- **Goal of the exercise**
The word "round": say how many lines of the data below contain it, and give the number alone.
**** Dataset records ****
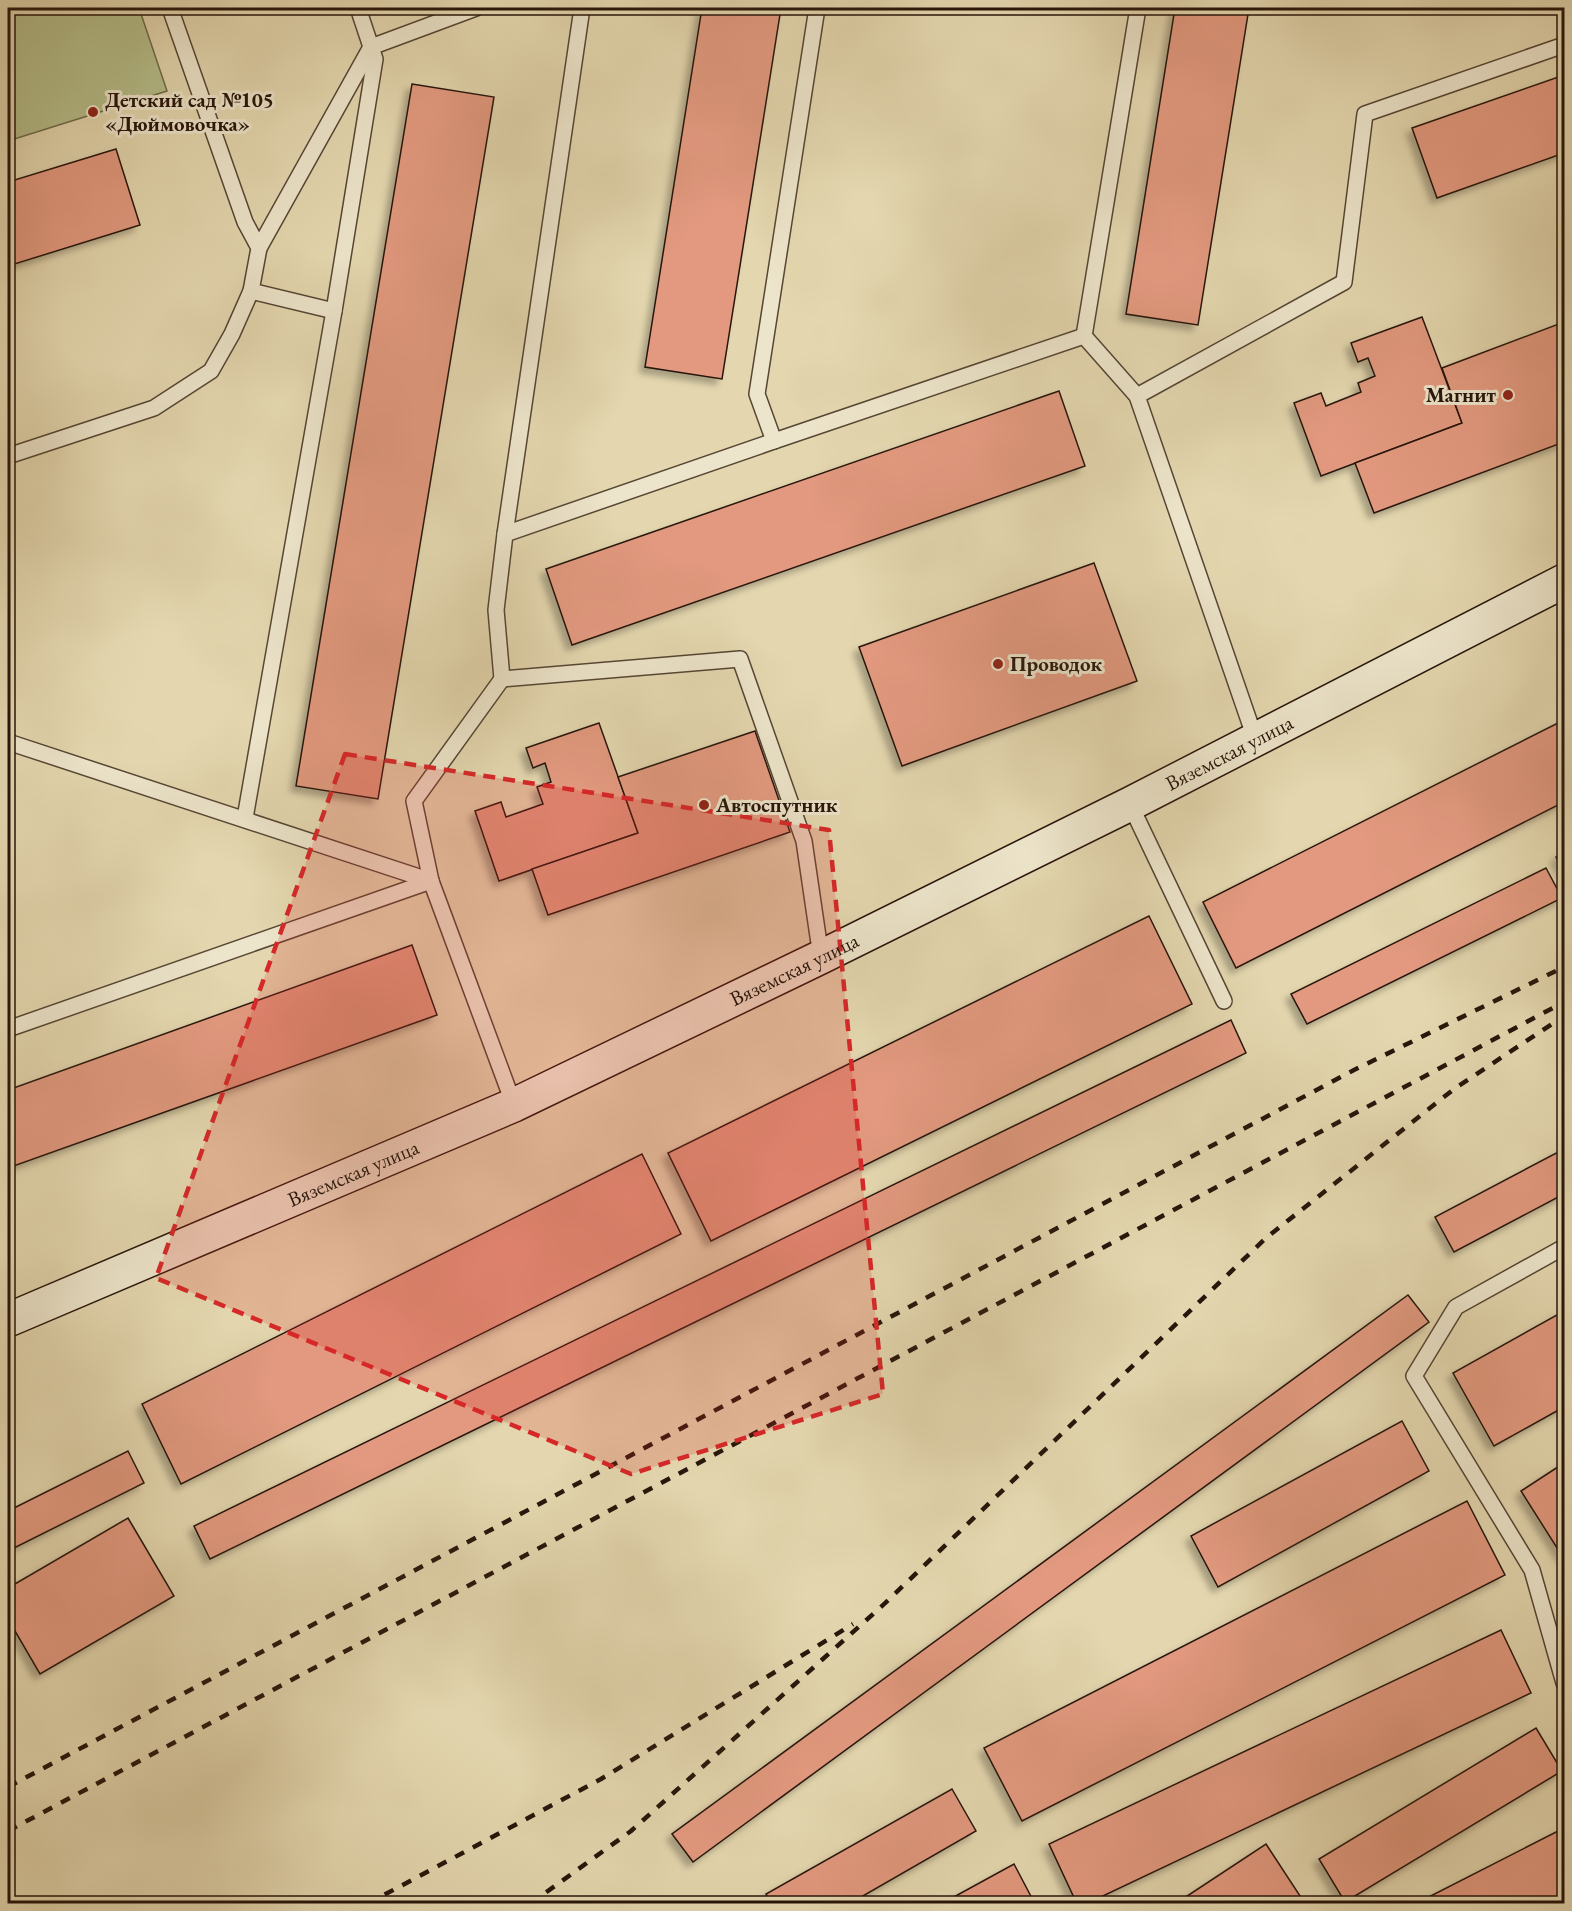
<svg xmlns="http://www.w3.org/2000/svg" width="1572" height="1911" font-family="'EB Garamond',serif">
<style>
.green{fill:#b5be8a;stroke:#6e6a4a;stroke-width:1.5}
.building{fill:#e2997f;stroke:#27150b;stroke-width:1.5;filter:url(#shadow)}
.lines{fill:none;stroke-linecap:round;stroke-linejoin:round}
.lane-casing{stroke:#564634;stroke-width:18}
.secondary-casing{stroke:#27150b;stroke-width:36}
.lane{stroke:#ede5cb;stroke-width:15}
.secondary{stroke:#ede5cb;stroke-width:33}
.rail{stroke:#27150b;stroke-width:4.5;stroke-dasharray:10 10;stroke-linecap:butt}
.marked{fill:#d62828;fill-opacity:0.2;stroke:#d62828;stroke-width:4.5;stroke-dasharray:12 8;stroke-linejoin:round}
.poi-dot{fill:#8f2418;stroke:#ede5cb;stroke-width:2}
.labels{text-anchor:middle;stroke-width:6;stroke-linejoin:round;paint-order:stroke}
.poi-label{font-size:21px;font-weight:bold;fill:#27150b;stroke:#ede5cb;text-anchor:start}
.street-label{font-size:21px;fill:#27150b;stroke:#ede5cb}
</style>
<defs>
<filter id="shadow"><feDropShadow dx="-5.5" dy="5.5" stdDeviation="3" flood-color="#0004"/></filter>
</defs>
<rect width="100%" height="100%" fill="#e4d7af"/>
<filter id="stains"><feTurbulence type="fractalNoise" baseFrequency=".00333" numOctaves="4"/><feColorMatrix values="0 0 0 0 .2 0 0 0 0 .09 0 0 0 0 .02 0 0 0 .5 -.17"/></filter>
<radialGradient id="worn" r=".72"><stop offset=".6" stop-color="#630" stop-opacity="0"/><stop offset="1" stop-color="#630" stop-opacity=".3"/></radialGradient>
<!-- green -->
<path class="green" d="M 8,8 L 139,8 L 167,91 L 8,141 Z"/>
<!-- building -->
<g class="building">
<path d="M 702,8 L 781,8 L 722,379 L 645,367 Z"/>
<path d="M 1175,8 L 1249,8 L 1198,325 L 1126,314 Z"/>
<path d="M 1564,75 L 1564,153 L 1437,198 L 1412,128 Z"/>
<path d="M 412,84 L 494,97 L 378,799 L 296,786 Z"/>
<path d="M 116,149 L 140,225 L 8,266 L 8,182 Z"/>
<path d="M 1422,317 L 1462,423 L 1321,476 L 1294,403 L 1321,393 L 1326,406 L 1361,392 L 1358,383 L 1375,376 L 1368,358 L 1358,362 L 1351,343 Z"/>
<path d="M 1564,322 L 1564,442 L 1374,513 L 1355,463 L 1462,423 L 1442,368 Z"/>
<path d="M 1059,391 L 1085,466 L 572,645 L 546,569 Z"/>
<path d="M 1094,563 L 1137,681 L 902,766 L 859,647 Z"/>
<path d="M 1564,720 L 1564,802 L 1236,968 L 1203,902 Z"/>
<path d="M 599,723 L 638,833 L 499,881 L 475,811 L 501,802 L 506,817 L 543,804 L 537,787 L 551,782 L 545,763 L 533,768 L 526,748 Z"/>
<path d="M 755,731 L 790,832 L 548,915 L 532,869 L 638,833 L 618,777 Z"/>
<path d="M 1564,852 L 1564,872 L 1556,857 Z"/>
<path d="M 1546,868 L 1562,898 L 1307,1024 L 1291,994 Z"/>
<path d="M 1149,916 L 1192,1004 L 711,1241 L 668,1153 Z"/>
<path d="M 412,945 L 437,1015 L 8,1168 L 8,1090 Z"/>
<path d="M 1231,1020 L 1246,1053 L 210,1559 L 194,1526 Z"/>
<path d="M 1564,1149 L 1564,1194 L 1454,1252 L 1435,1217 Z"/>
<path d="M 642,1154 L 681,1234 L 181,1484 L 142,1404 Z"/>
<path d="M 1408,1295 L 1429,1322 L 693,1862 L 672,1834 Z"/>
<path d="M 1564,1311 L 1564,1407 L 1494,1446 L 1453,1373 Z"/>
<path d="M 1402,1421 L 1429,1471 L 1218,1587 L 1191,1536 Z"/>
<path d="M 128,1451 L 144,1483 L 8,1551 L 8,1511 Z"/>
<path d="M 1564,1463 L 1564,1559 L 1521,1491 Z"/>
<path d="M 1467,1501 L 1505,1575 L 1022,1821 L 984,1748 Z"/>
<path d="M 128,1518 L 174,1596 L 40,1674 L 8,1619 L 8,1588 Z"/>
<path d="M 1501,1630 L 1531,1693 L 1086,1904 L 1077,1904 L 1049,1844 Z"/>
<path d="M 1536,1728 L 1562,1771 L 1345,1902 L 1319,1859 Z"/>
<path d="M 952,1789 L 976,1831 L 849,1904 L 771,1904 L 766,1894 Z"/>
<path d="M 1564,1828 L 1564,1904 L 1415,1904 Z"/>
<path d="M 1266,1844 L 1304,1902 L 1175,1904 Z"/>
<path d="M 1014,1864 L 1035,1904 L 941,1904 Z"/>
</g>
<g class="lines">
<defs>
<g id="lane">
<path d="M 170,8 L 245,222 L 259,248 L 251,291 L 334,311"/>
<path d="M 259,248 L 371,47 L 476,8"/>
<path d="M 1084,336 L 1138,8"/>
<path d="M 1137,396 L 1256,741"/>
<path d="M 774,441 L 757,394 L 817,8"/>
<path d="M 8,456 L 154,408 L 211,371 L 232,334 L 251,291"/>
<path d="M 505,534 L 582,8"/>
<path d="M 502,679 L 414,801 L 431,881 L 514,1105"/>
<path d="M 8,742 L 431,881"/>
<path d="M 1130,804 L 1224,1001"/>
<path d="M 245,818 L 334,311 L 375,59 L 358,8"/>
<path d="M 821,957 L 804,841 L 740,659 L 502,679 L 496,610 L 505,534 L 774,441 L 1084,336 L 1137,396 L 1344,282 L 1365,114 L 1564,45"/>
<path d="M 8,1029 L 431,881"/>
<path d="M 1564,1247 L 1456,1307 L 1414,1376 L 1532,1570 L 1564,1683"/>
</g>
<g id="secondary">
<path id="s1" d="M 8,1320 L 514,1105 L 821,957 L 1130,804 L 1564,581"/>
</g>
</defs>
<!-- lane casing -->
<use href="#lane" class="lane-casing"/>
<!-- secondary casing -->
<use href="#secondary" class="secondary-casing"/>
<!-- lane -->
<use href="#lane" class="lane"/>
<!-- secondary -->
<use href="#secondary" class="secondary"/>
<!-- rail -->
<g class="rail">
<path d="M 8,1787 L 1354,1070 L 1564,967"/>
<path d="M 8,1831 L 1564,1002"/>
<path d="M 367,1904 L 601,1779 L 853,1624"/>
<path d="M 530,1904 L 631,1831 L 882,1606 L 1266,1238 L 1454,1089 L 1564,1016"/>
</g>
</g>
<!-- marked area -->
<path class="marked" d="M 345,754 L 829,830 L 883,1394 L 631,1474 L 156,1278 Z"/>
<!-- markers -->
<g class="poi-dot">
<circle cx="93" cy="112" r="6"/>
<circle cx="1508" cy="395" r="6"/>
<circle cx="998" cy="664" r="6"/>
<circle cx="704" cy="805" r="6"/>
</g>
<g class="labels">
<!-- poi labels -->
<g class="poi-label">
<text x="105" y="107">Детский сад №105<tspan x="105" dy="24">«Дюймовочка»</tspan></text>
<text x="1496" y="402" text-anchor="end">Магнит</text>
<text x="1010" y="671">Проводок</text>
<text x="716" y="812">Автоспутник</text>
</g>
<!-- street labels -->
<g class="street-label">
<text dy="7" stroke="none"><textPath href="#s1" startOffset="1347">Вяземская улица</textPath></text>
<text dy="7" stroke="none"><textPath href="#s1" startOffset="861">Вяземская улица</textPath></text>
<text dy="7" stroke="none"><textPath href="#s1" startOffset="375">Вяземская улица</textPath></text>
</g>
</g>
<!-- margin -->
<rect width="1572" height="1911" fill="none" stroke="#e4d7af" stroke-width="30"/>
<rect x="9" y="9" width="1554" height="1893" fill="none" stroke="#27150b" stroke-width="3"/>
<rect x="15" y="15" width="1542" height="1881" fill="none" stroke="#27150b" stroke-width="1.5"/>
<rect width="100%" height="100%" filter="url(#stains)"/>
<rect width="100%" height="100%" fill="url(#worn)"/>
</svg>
****
- **Your response**
3